WASHINGTON — The Supreme Court on Monday refused separate requests from Republicans in North Carolina and Pennsylvania to block new congressional maps approved by courts in those states, meaning the fall elections will be held in districts more favorable to Democrats than the ones created by the Republican-led legislatures.
North Carolina’s Republican leaders had asked the high court to embrace an unprecedented theory that the state’s judiciary could not impose a new map for congressional elections, even though it found the legislature’s version had violated the state’s guarantee of free and fair elections. The U.S. Constitution, they argued, leaves that question in the hands of the legislature, not courts.
Three of the court’s conservatives said they were anxious to consider such an argument. But a fourth who also expressed interest said it was too close to the election to upend planning for primaries.

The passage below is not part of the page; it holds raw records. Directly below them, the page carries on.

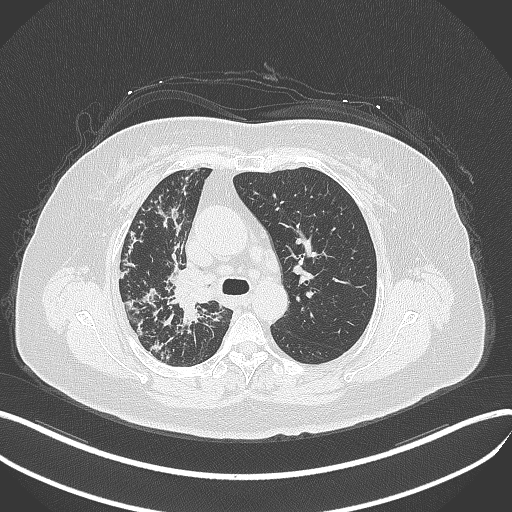
Chest CT, one axial slice. Position 243 of 376 along the scan axis. Reconstruction kernel B70f. Lung window (W 1500 / L -600 HU). 1 mm slice thickness. 512 × 512 image matrix, field of view 400 × 400 mm. Female patient, age 60 years. Case-level facts recorded for this patient, not image findings: clinical TNM (as recorded): T1c N0 M0; histopathological grade: G1-G2.
Outlined on this slice (rectangle marked by the reading radiologist):
- lung tumour (recorded histology: squamous cell carcinoma): bounding box (x1, y1, x2, y2) in pixels: (170, 271, 212, 310)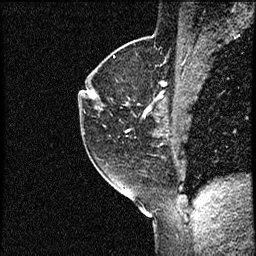
Breast MRI (dynamic contrast-enhanced), one sagittal slice; dynamic contrast-enhanced study with each time point stored as its own series, time point 2 of 3 at this slice position (early post-contrast, ordered by acquisition time); 1.5 T; TE 4.2 ms, TR 17.3 ms; 2 mm slice thickness; 256 × 256 image matrix, field of view 200 × 200 mm. Female patient. From the clinical record (not read from this slice): setting: breast cancer imaged before/during neoadjuvant chemotherapy; receptor status: HER2-positive.
Outlined on this slice (semi-automatic segmentation, software-assisted and operator-edited):
- analysis volume of interest (the breast-tissue region the enhancement analysis was run in; not a lesion): box from (x=78, y=50) to (x=156, y=155) px
- tumour enhancement mask (voxels above the 100 % enhancement threshold inside the analysis volume of interest): (x=87, y=90)–(x=97, y=98)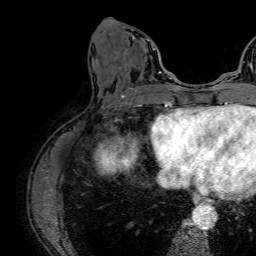
Breast MRI (dynamic contrast-enhanced), one axial slice; slice 24 of 64 in the series (ordered by position); cropped to one breast; dynamic contrast-enhanced series, time point 2 of 7 at this slice position (early post-contrast); 1.5 T; TE 2.6 ms, TR 5.2 ms; 256 × 256 image matrix, field of view 230 × 230 mm. Female patient.
Structures marked on this image (semi-automatically segmented with operator editing):
- enhancing-tissue mask used for the functional tumour volume (all voxels passing the contrast-enhancement thresholds inside the analysis volume; usually the tumour): bounding box (x1, y1, x2, y2) in pixels: (111, 22, 161, 73)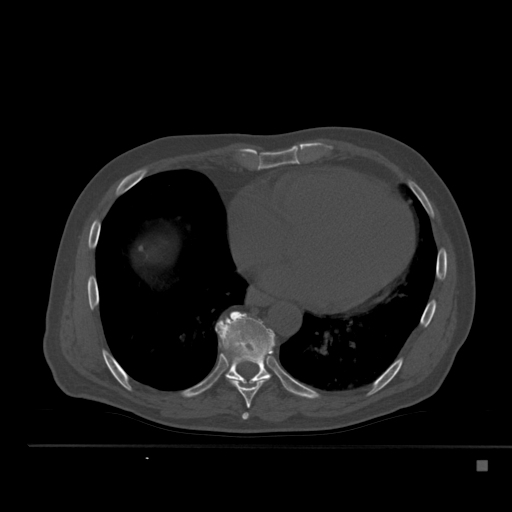
CT including the spine, one axial slice. Slice 299 of 517 in the series (ordered by position). Reconstruction kernel Br40s. Bone window (W 1800 / L 400 HU). 1.5 mm slice thickness. 512 × 512 image matrix, field of view 408 × 408 mm. Male patient, age 70 years. Case-level facts recorded for this patient, not image findings: primary cancer: renal; vertebrae with lytic lesions (as recorded): T4, T6, T10, T12, L3, L4, L5.
Structures marked on this image (semi-automatic segmentation, software-assisted and operator-edited):
- T7 vertebra: box from (x=242, y=413) to (x=249, y=420) px
- T8 vertebra: (x=219, y=343)–(x=270, y=408)
- T9 vertebra: (x=215, y=311)–(x=276, y=383)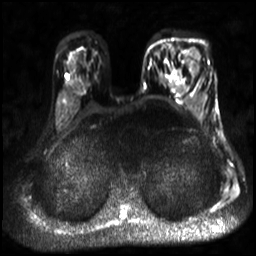
Breast MRI, one axial slice; slice 19 of 30 in the series (ordered by position); diffusion-weighted series; image 2 of 4 stored at this slice position (different b-values; order by instance number); 3 T; 4 mm slice thickness; 256 × 256 image matrix, field of view 320 × 320 mm. Female patient.
Annotated regions visible in this slice (manually delineated by an expert):
- tumour on diffusion-weighted imaging: box from (x=183, y=52) to (x=201, y=76) px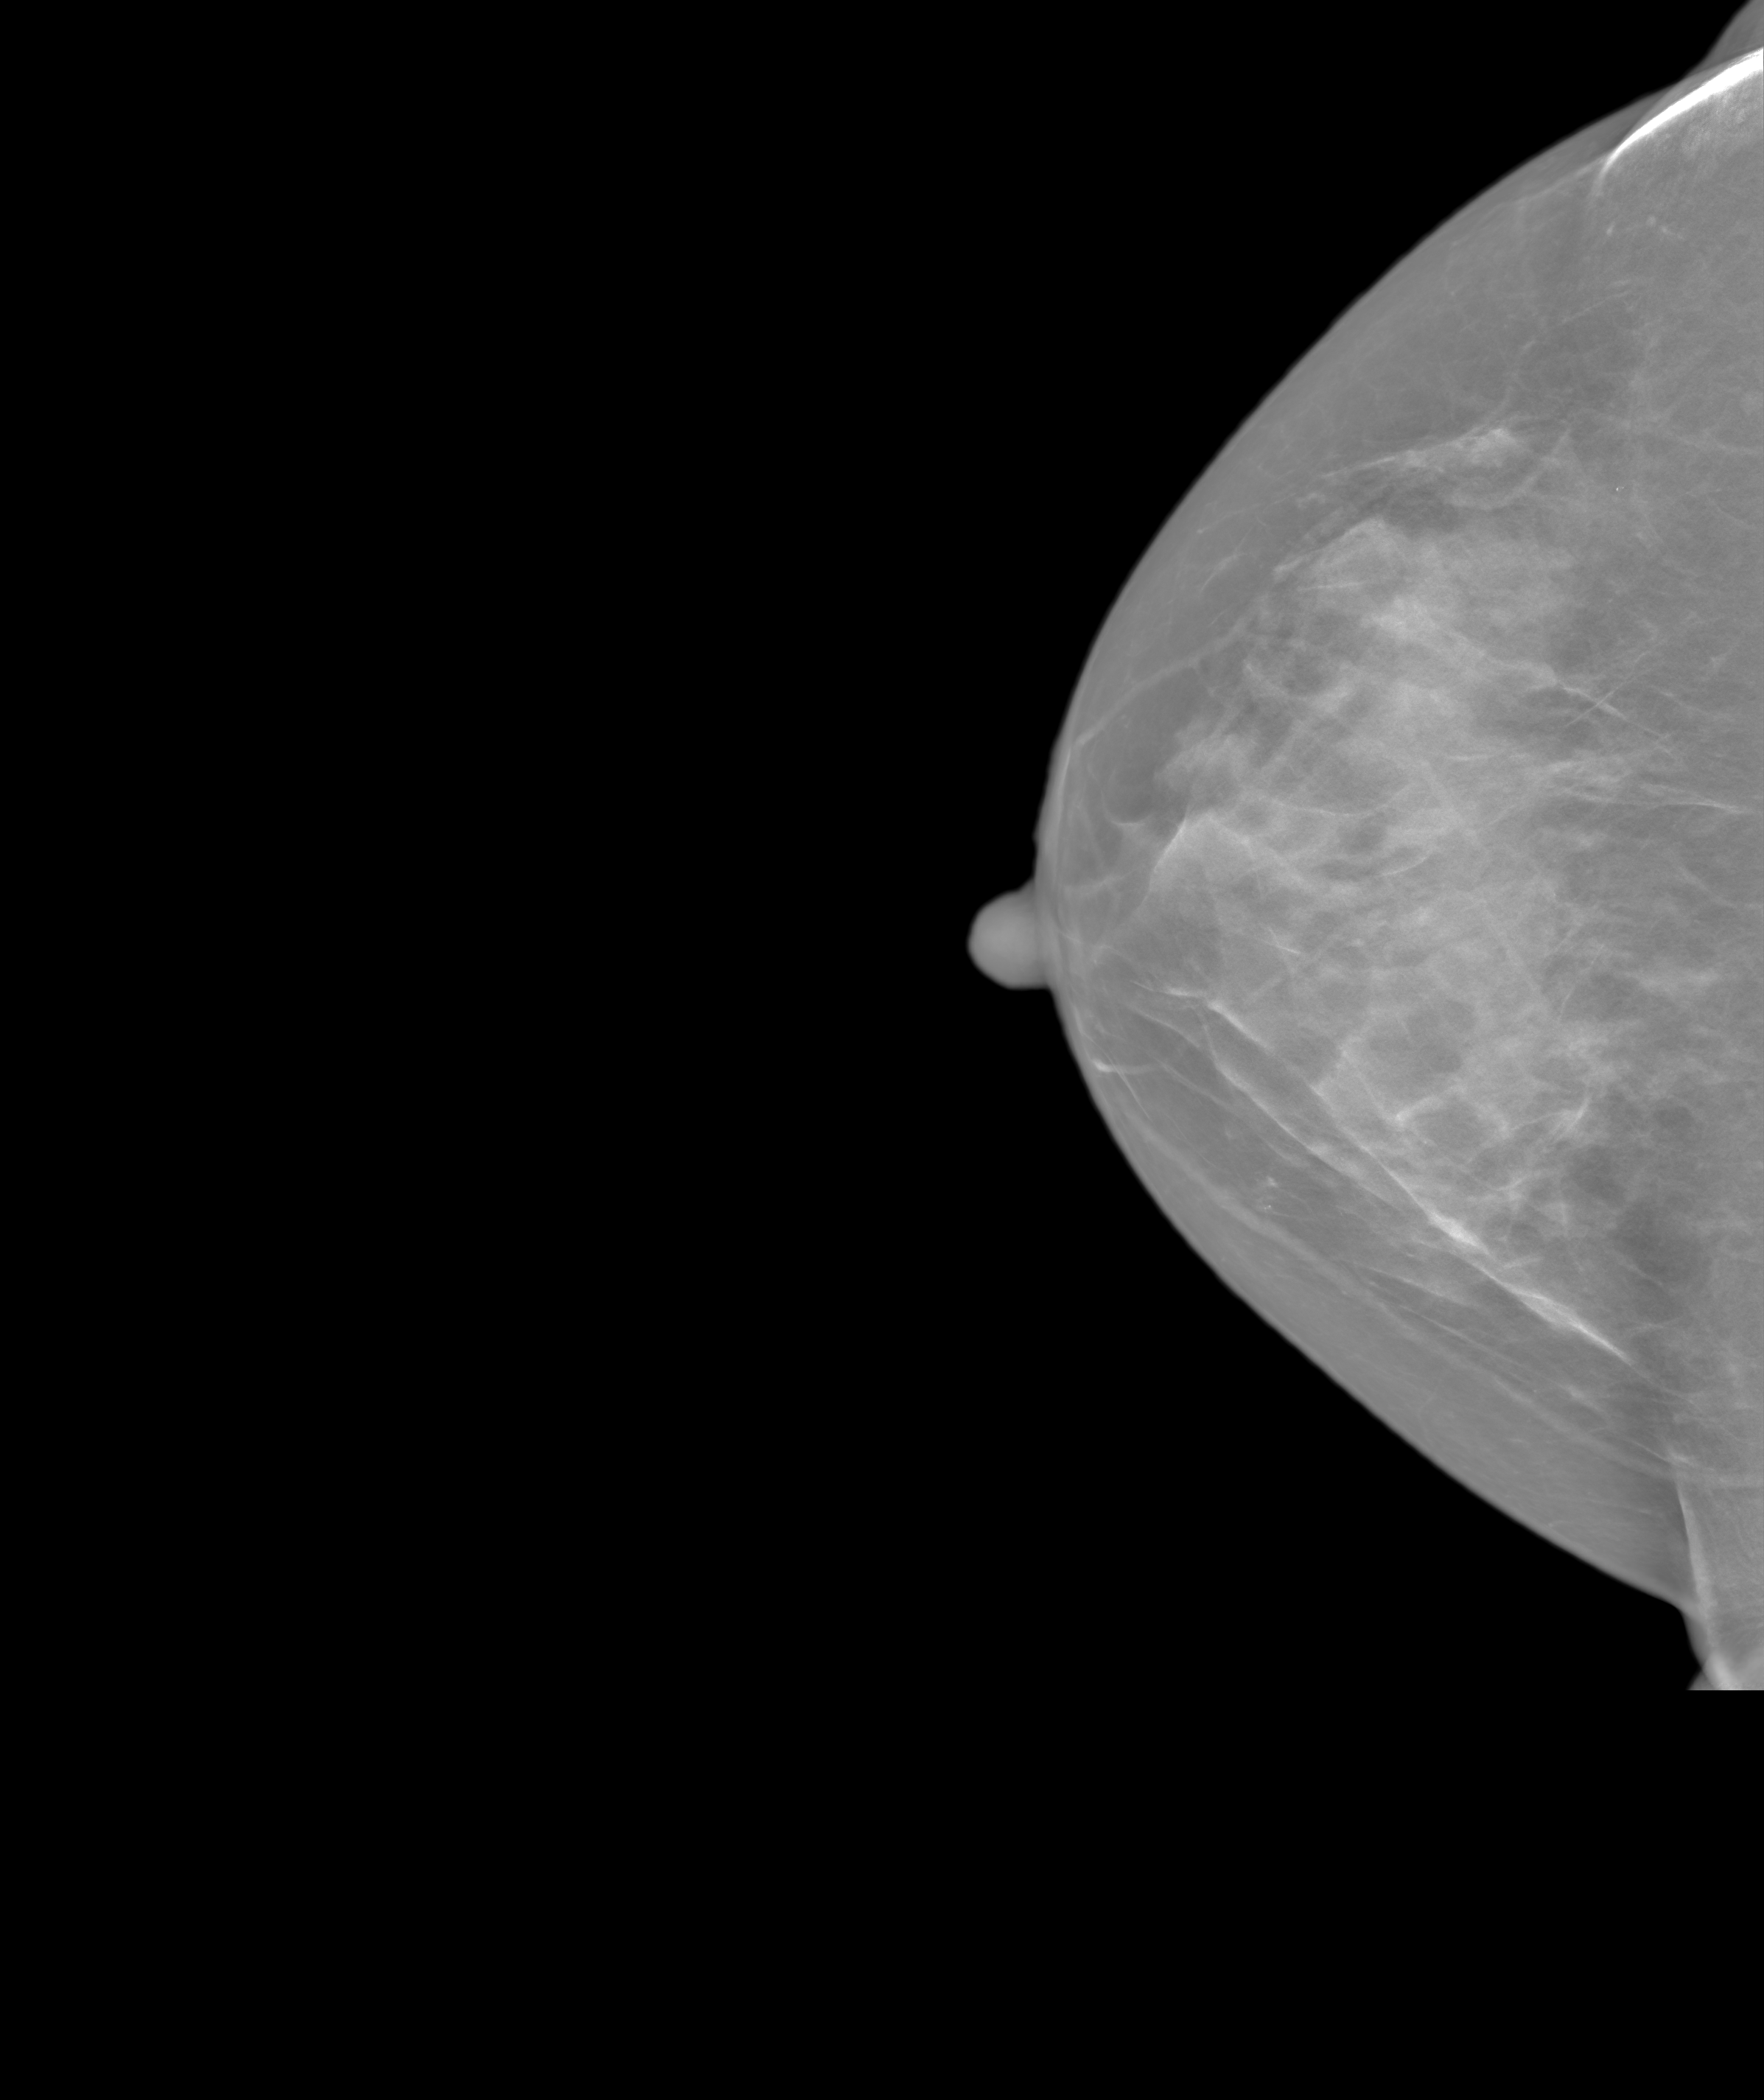
Screening examination. Female patient, age 68 years.
Image type: synthesized 2-D view from tomosynthesis. Breast: right. Projection: CC view.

In the Pennsylvania case, the court turned down a request to intervene in the state Supreme Court’s decision to impose a map after the Democratic governor vetoed a map passed by the legislature, which is controlled by Republicans. The challenge was brought by Republican voters and candidates.
North Carolina is a purple state, with a legislature controlled by Republicans, a Democratic governor and an elected state Supreme Court with four Democrats and three Republicans. Donald Trump won the state in 2020 by a 50 percent to 49 percent margin over Joe Biden.
The four Democrats on the state Supreme Court said the redistricting maps passed by the legislature after the 2020 Census had a partisan tilt “not explained by the political geography of North Carolina.”
The court concluded the maps “are unconstitutional beyond a reasonable doubt under the free elections clause, the equal protection clause, the free speech clause, and the freedom of assembly clause of the North Carolina Constitution.”